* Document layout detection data
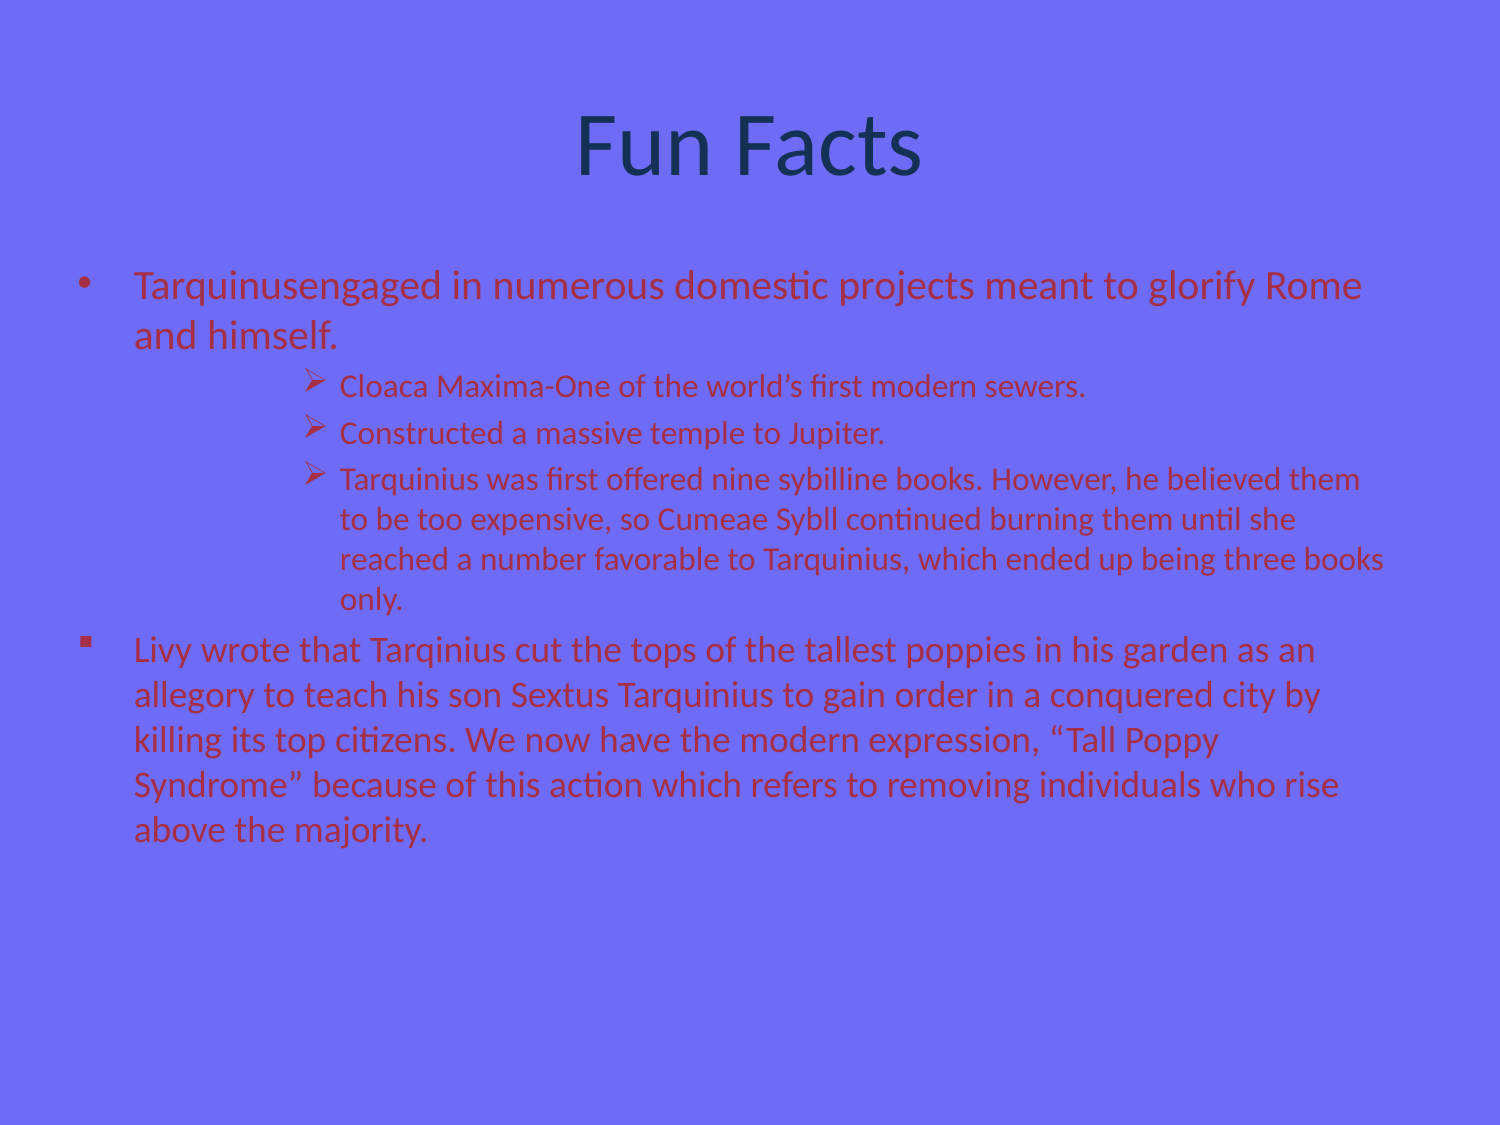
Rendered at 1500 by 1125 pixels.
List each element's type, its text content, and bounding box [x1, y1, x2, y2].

list Tarquinusengaged in numerous domestic projects meant to glorify Rome and himself. Cloaca Maxima-One of the world’s first modern sewers. Constructed a massive temple to Jupiter. Tarquinius was first offered nine sybilline books. However, he believed them to be too expensive, so Cumeae Sybll continued burning them until she reached a number favorable to Tarquinius, which ended up being three books only. Livy wrote that Tarqinius cut the tops of the tallest poppies in his garden as an allegory to teach his son Sextus Tarquinius to gain order in a conquered city by killing its top citizens. We now have the modern expression, “Tall Poppy Syndrome” because of this action which refers to removing individuals who rise above the majority. [62, 249, 1413, 993]
title Fun Facts [74, 44, 1426, 233]
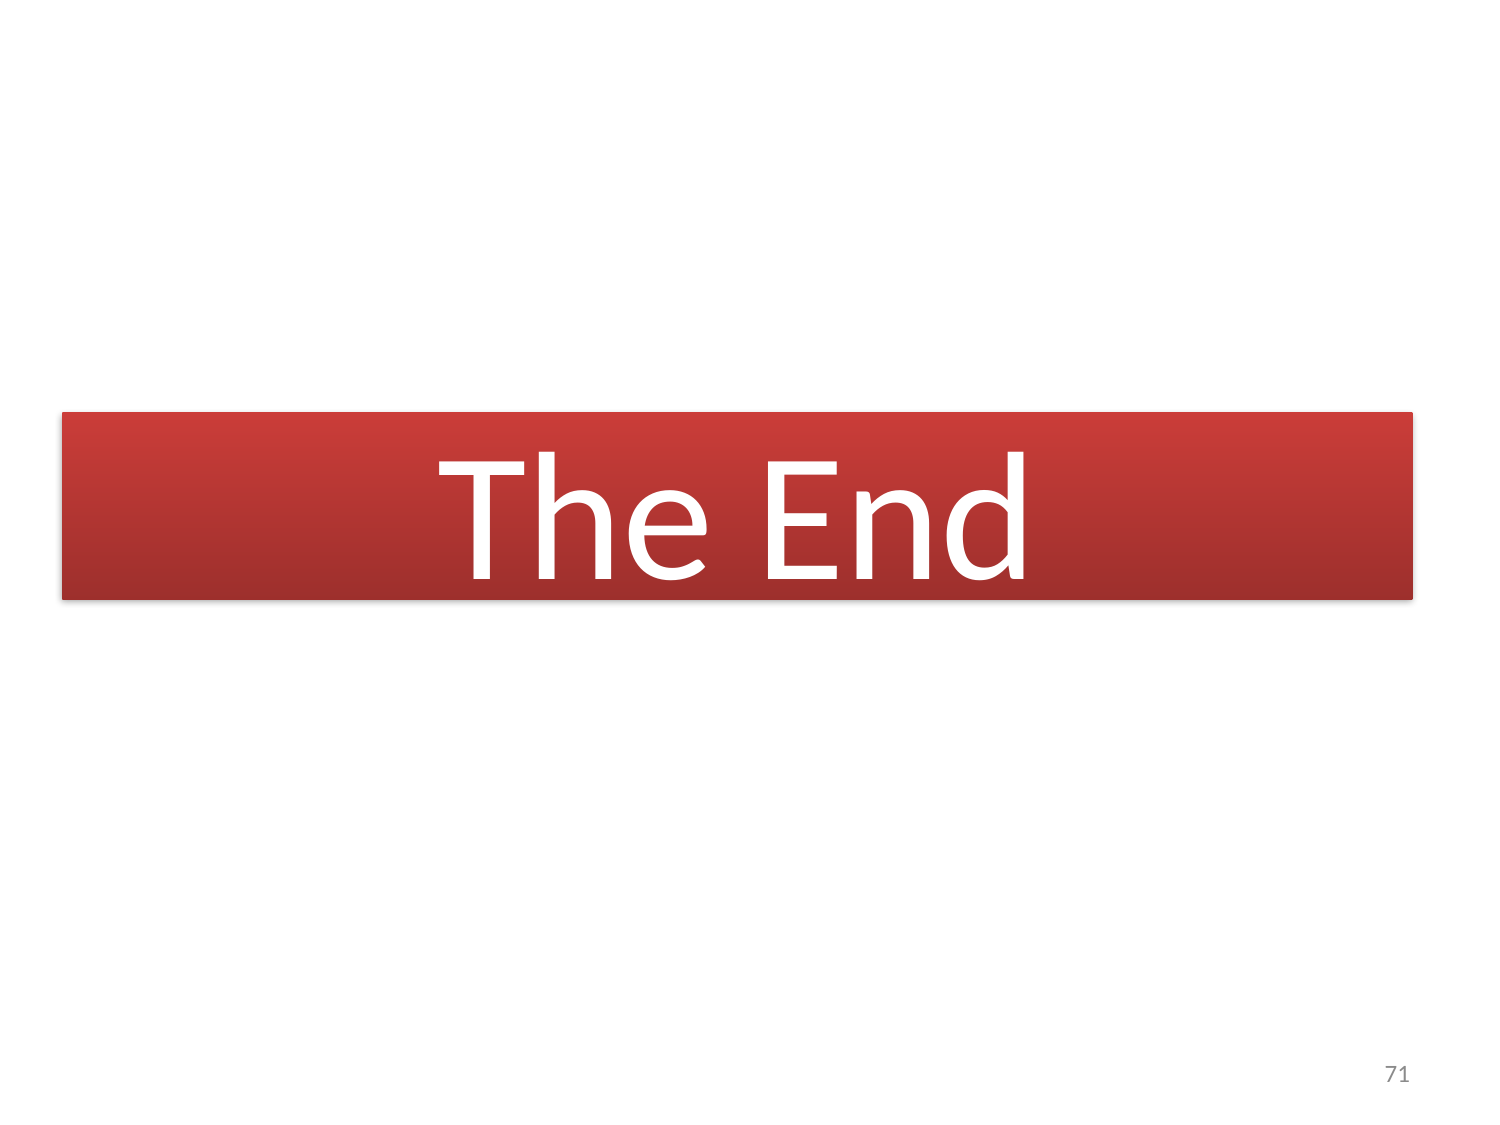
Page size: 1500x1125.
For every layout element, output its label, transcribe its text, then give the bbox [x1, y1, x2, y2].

slide_number 71 [1074, 1042, 1425, 1103]
title The End [62, 412, 1413, 600]
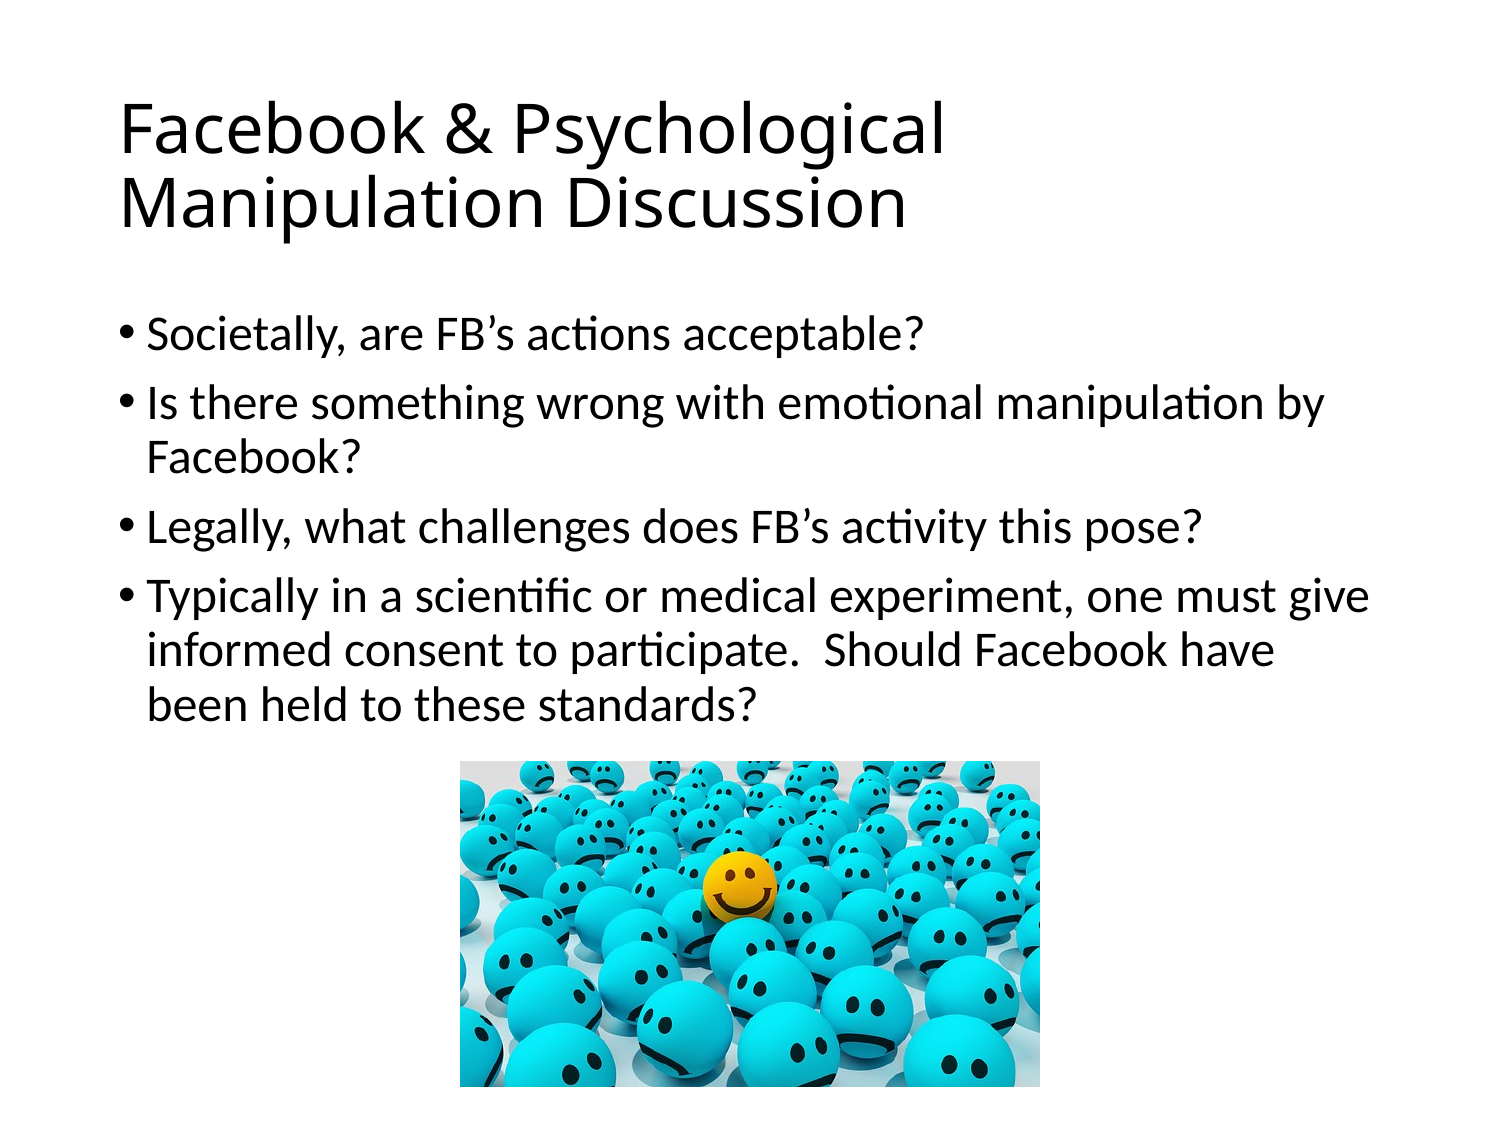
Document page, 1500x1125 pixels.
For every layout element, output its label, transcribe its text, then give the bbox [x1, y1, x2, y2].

picture [460, 761, 1040, 1087]
list Societally, are FB’s actions acceptable? Is there something wrong with emotional manipulation by Facebook? Legally, what challenges does FB’s activity this pose? Typically in a scientific or medical experiment, one must give informed consent to participate. Should Facebook have been held to these standards? [102, 299, 1398, 1014]
title Facebook & Psychological Manipulation Discussion [102, 59, 1398, 278]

* EXERCISE DIRECTIONS
Where the string "pixels" turns up in a line of the data above, copy that whole line.

* RESULT OF THIS EXERCISE
Rendered at 1500 by 1125 pixels.
Document page, 1500x1125 pixels.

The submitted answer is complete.